(Records excerpted from a collection)

----

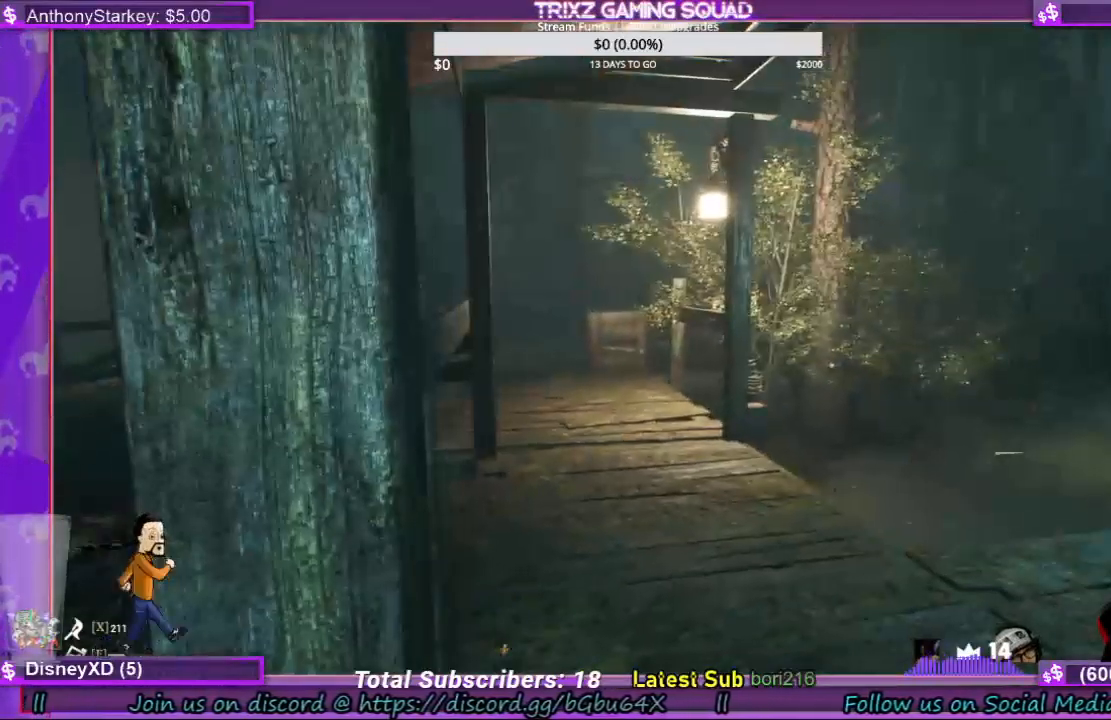
{"keys": [], "mouse": [], "events": []}
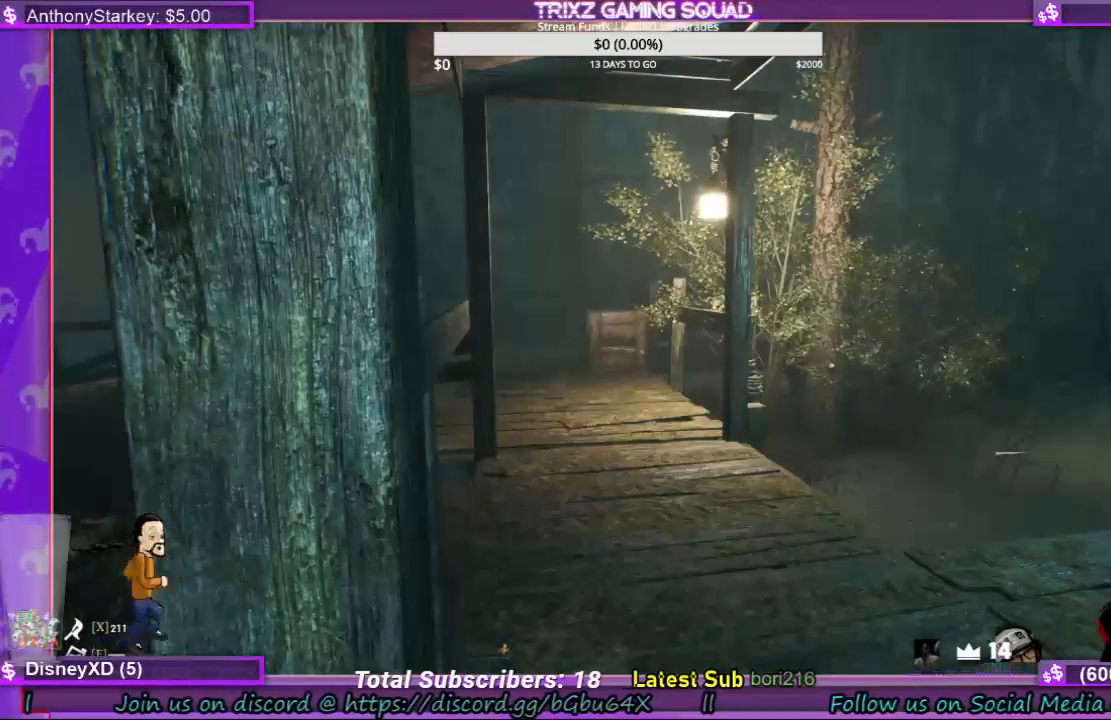
{"keys": [], "mouse": [], "events": []}
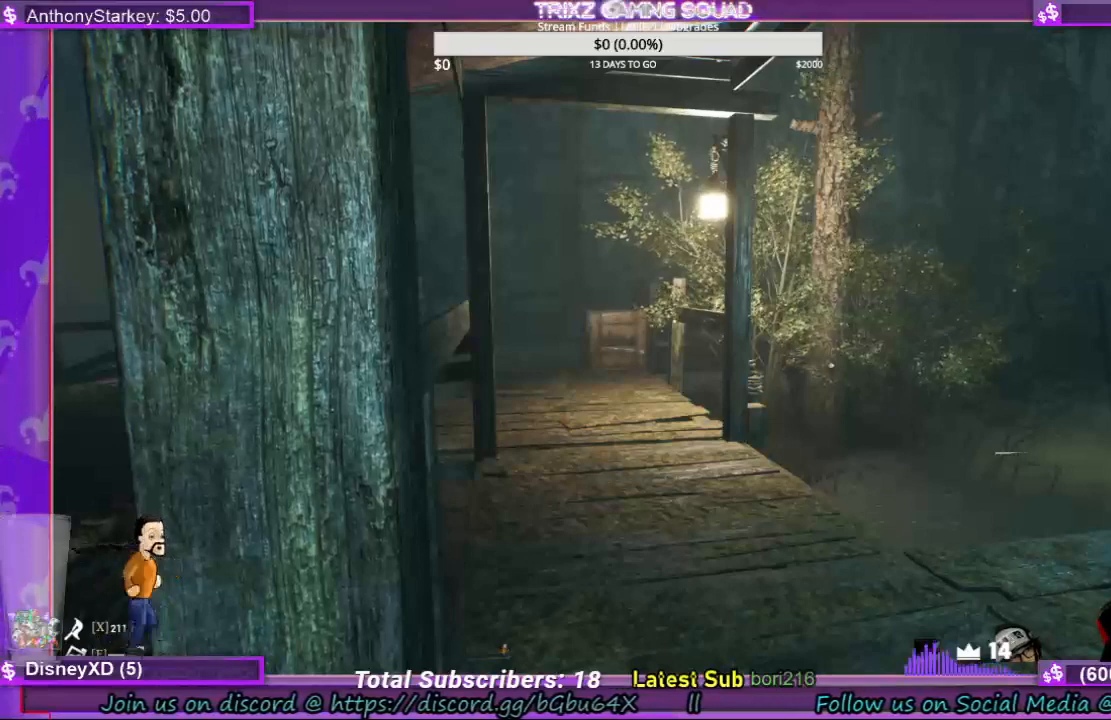
{"keys": [], "mouse": [], "events": [[267, "mouse_left", "down"], [367, "mouse_left", "up"]]}
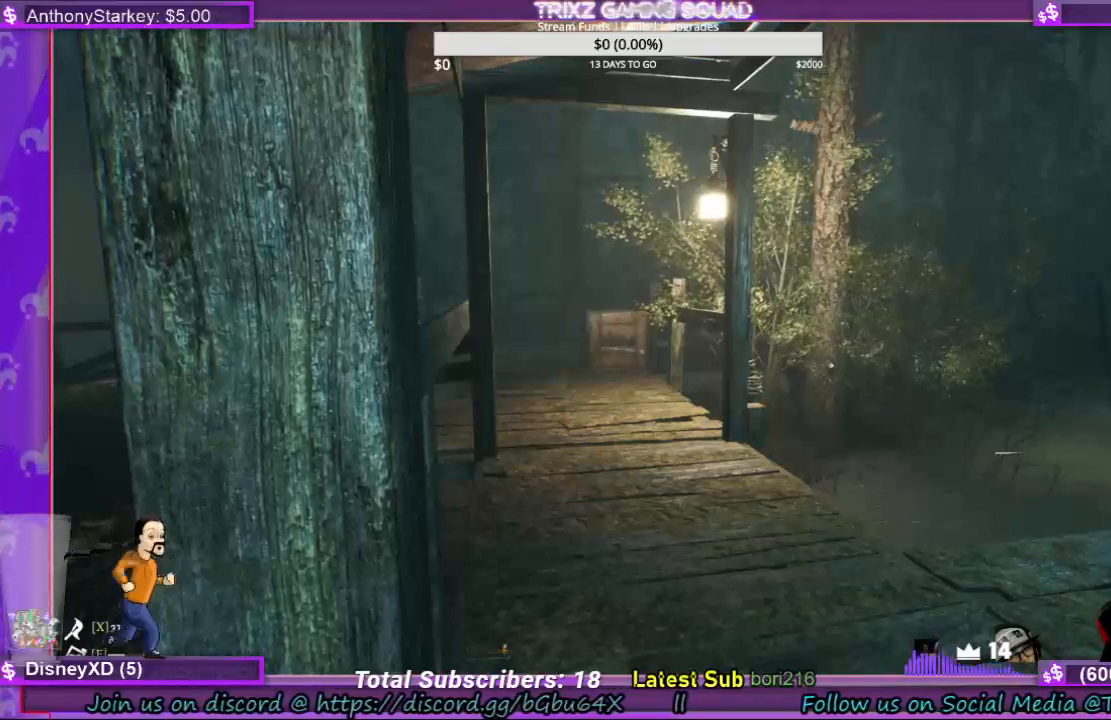
{"keys": [], "mouse": [], "events": []}
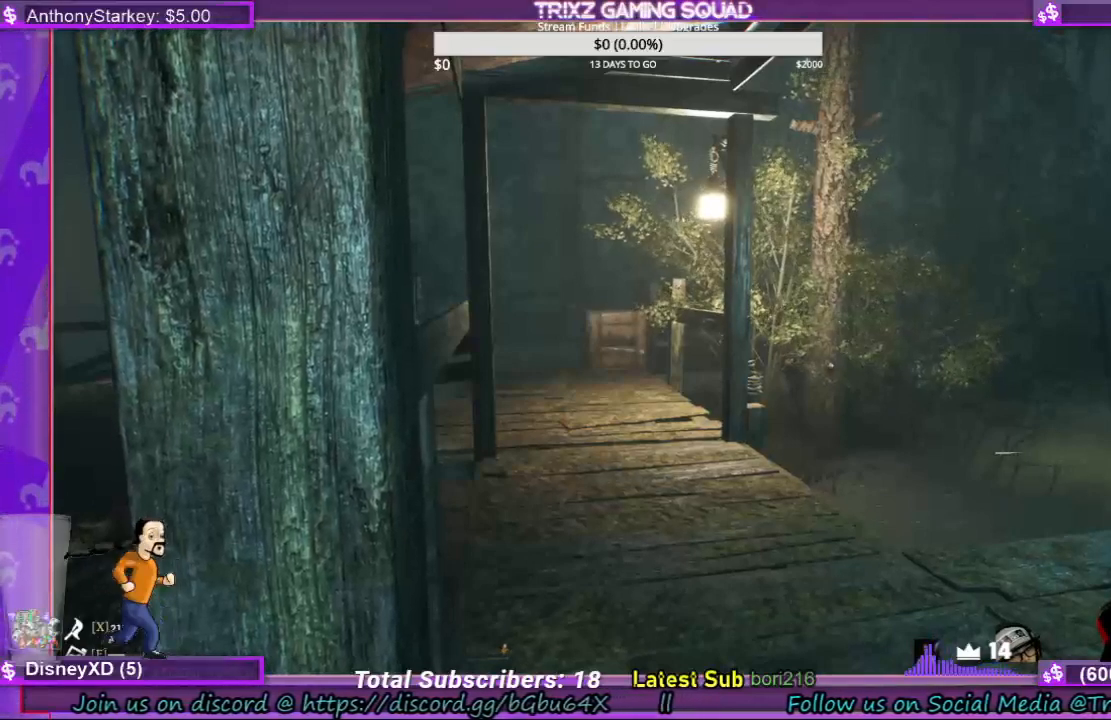
{"keys": [], "mouse": [], "events": []}
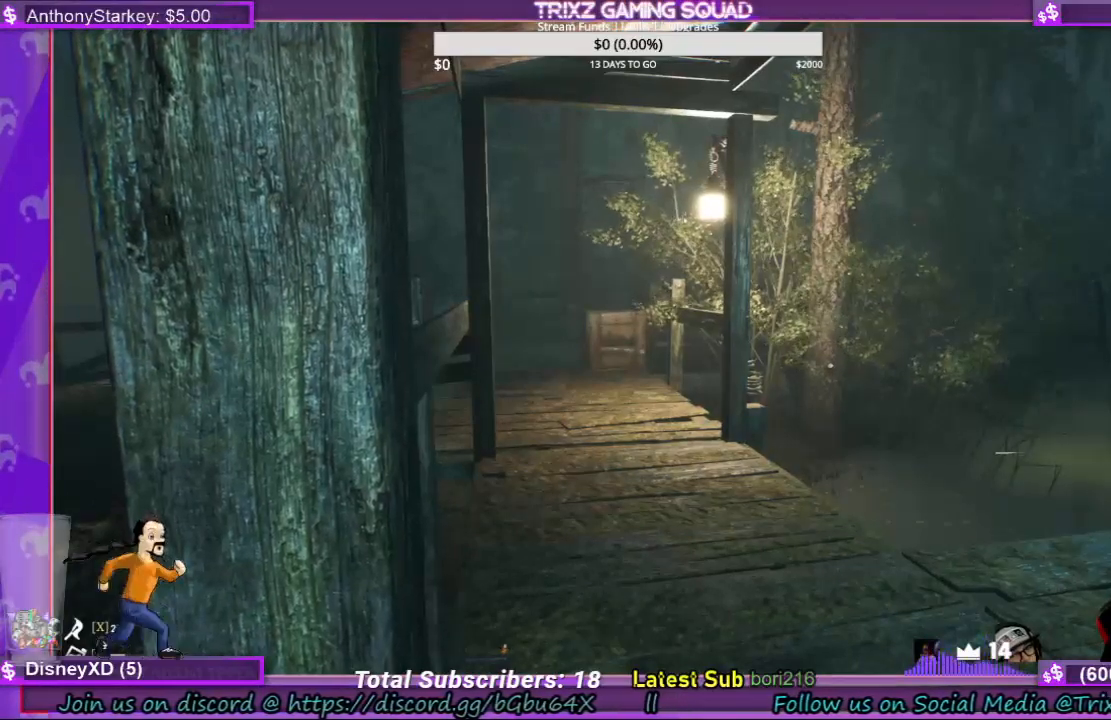
{"keys": [], "mouse": [], "events": []}
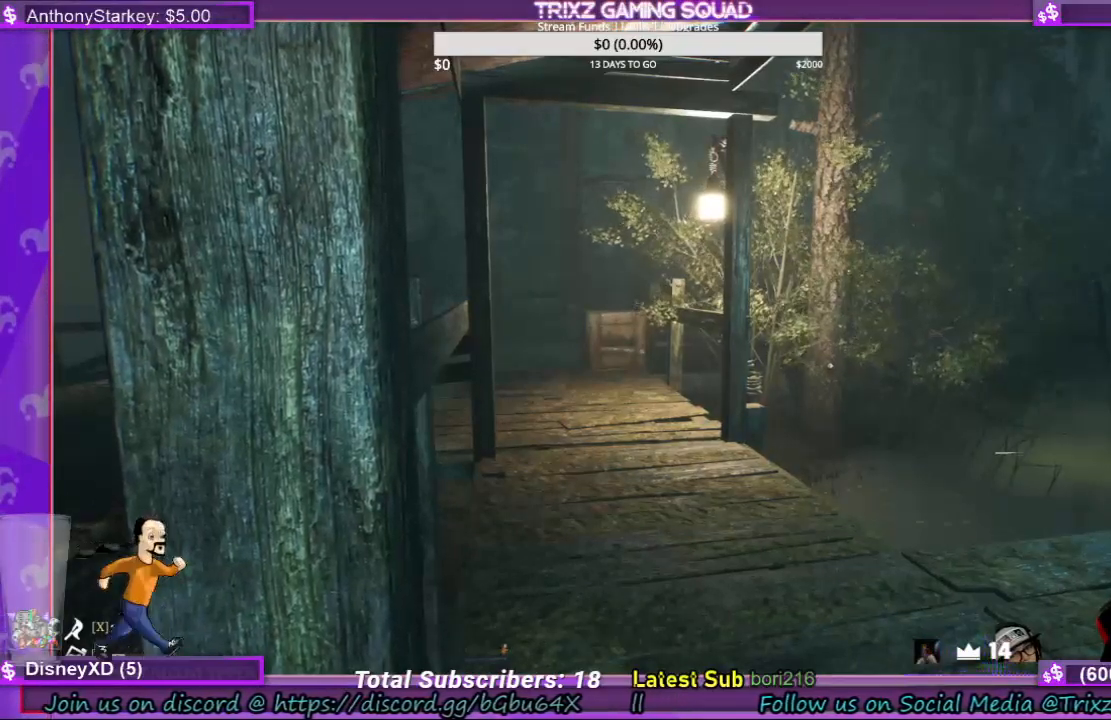
{"keys": [], "mouse": [], "events": []}
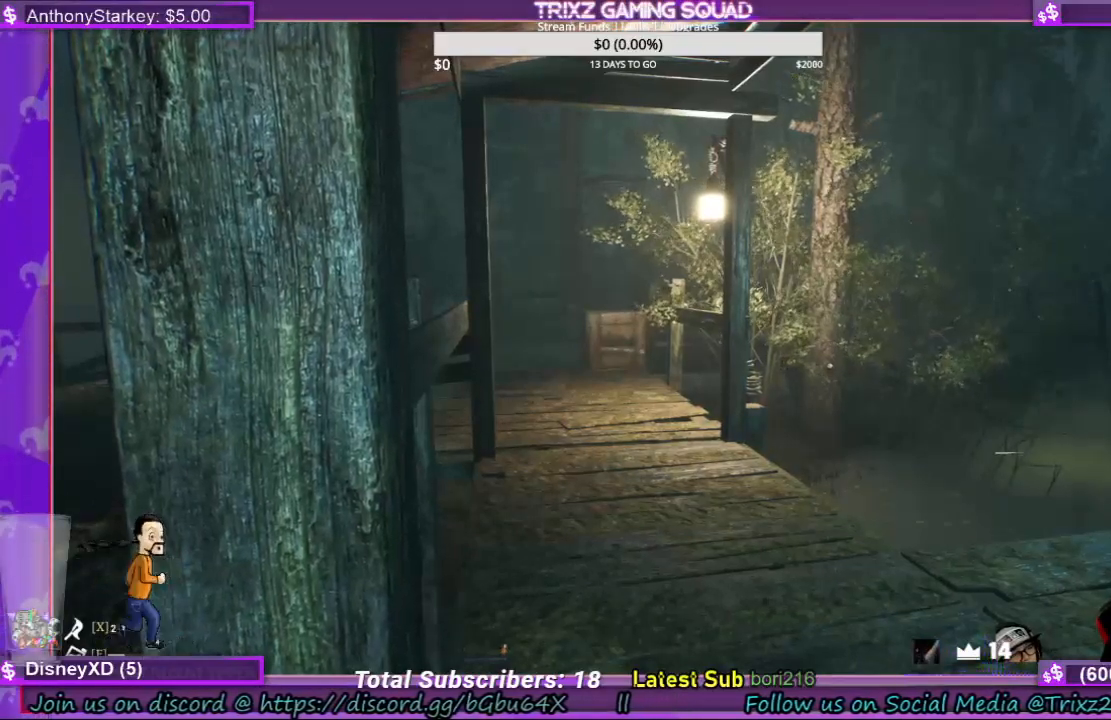
{"keys": [], "mouse": [], "events": []}
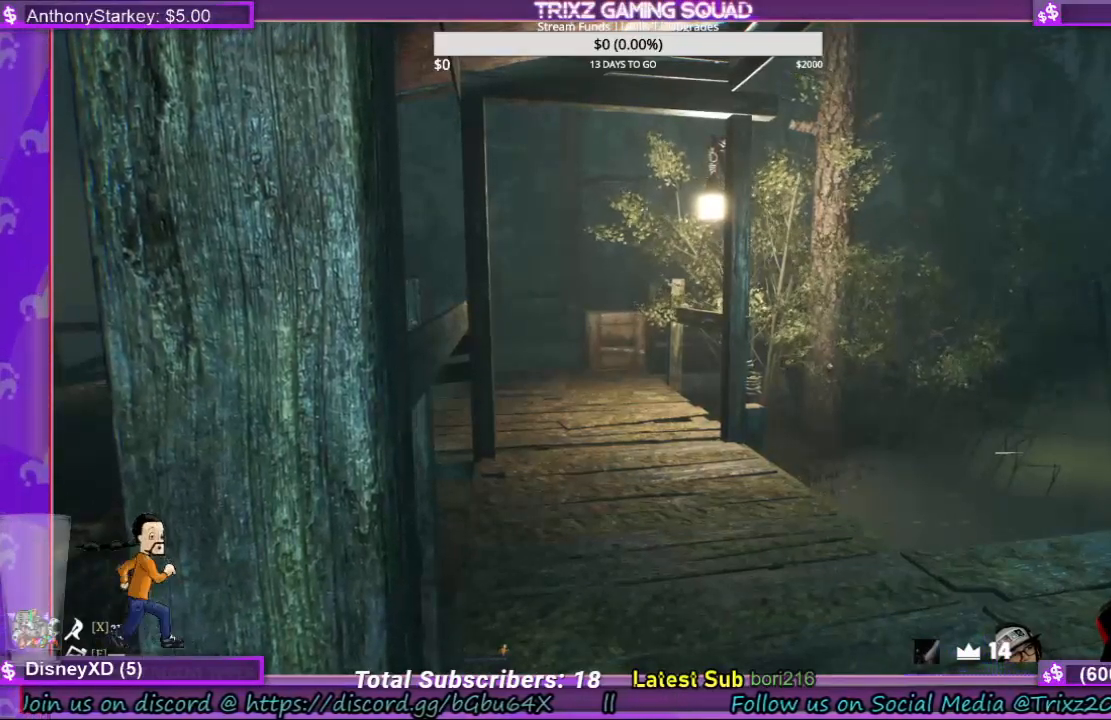
{"keys": [], "mouse": [], "events": []}
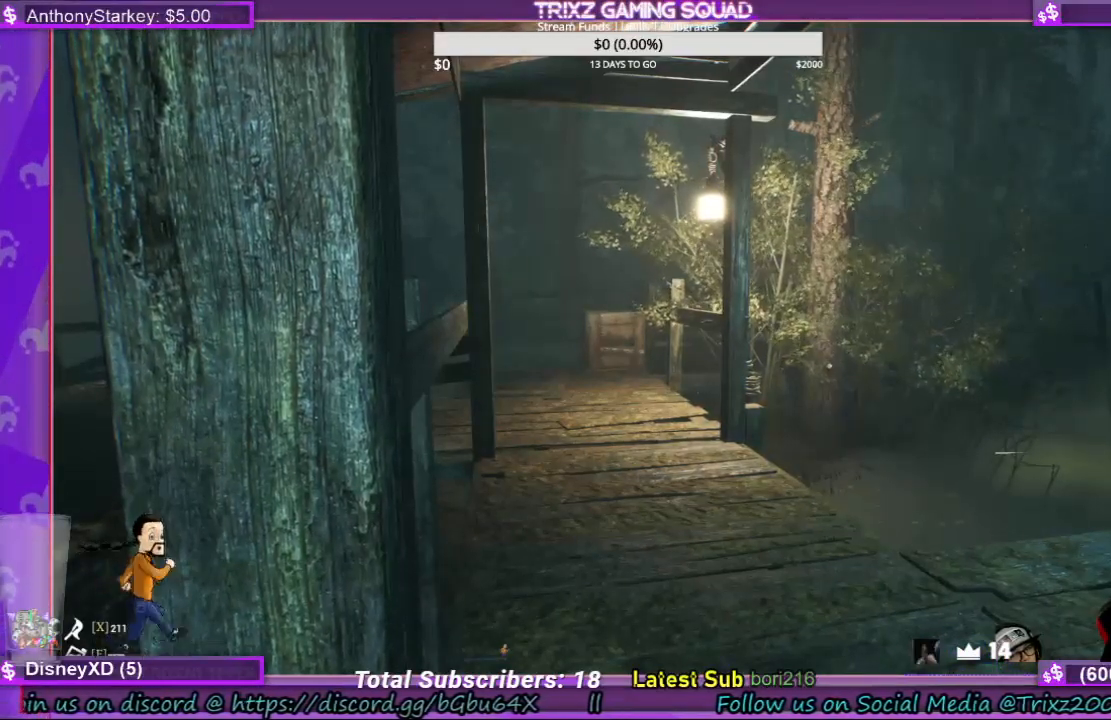
{"keys": [], "mouse": [], "events": []}
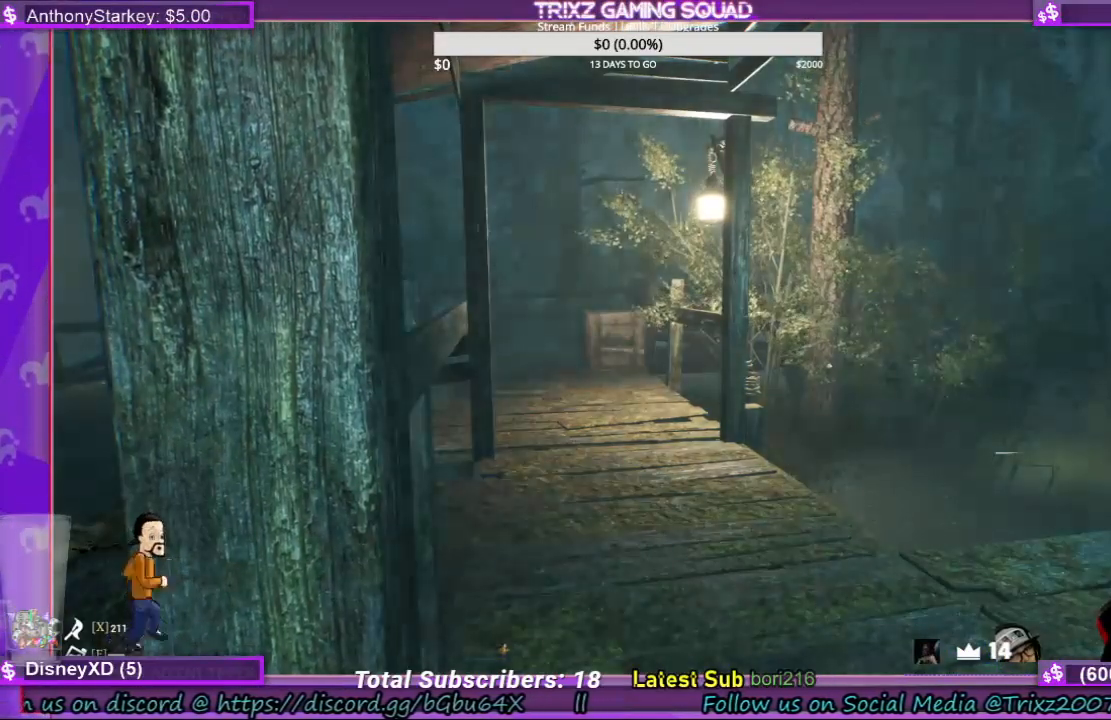
{"keys": [], "mouse": [], "events": [[134, "mouse_right", "down"], [234, "mouse_right", "up"]]}
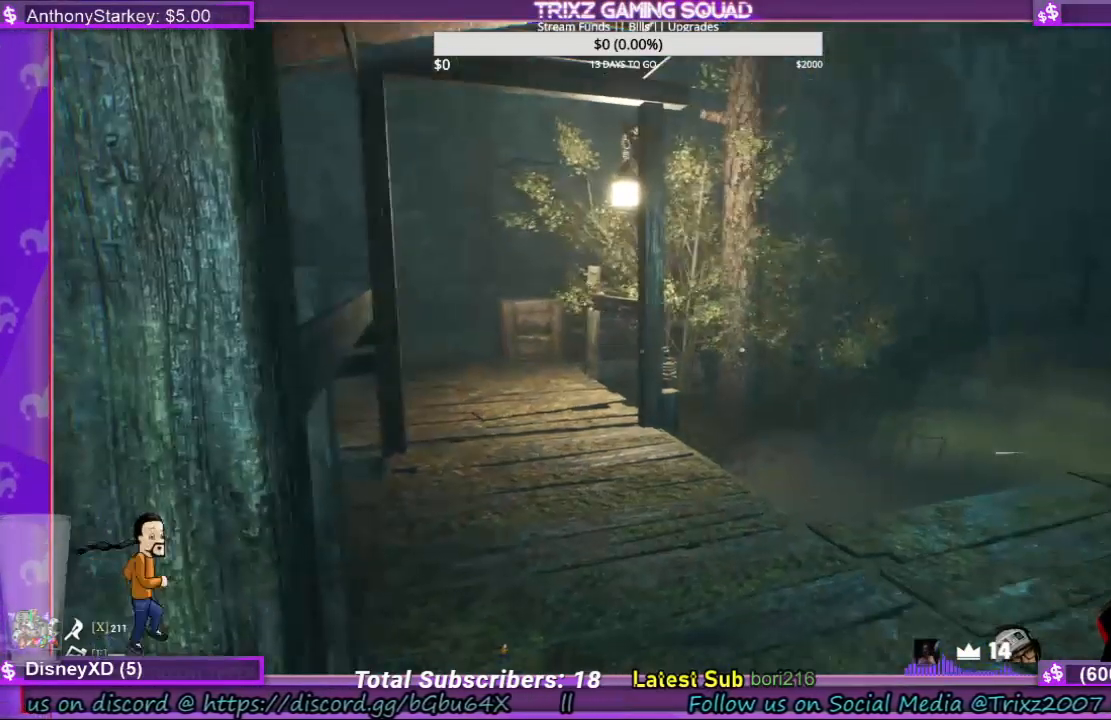
{"keys": [], "mouse": [], "events": []}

----

- [INSTRUCTIONS TO FOLLOW]: Reproduce each line of the records in which the string "down" appears.

- [ANSWER TO THIS PROBLEM]:
{"keys": [], "mouse": [], "events": [[267, "mouse_left", "down"], [367, "mouse_left", "up"]]}
{"keys": [], "mouse": [], "events": [[134, "mouse_right", "down"], [234, "mouse_right", "up"]]}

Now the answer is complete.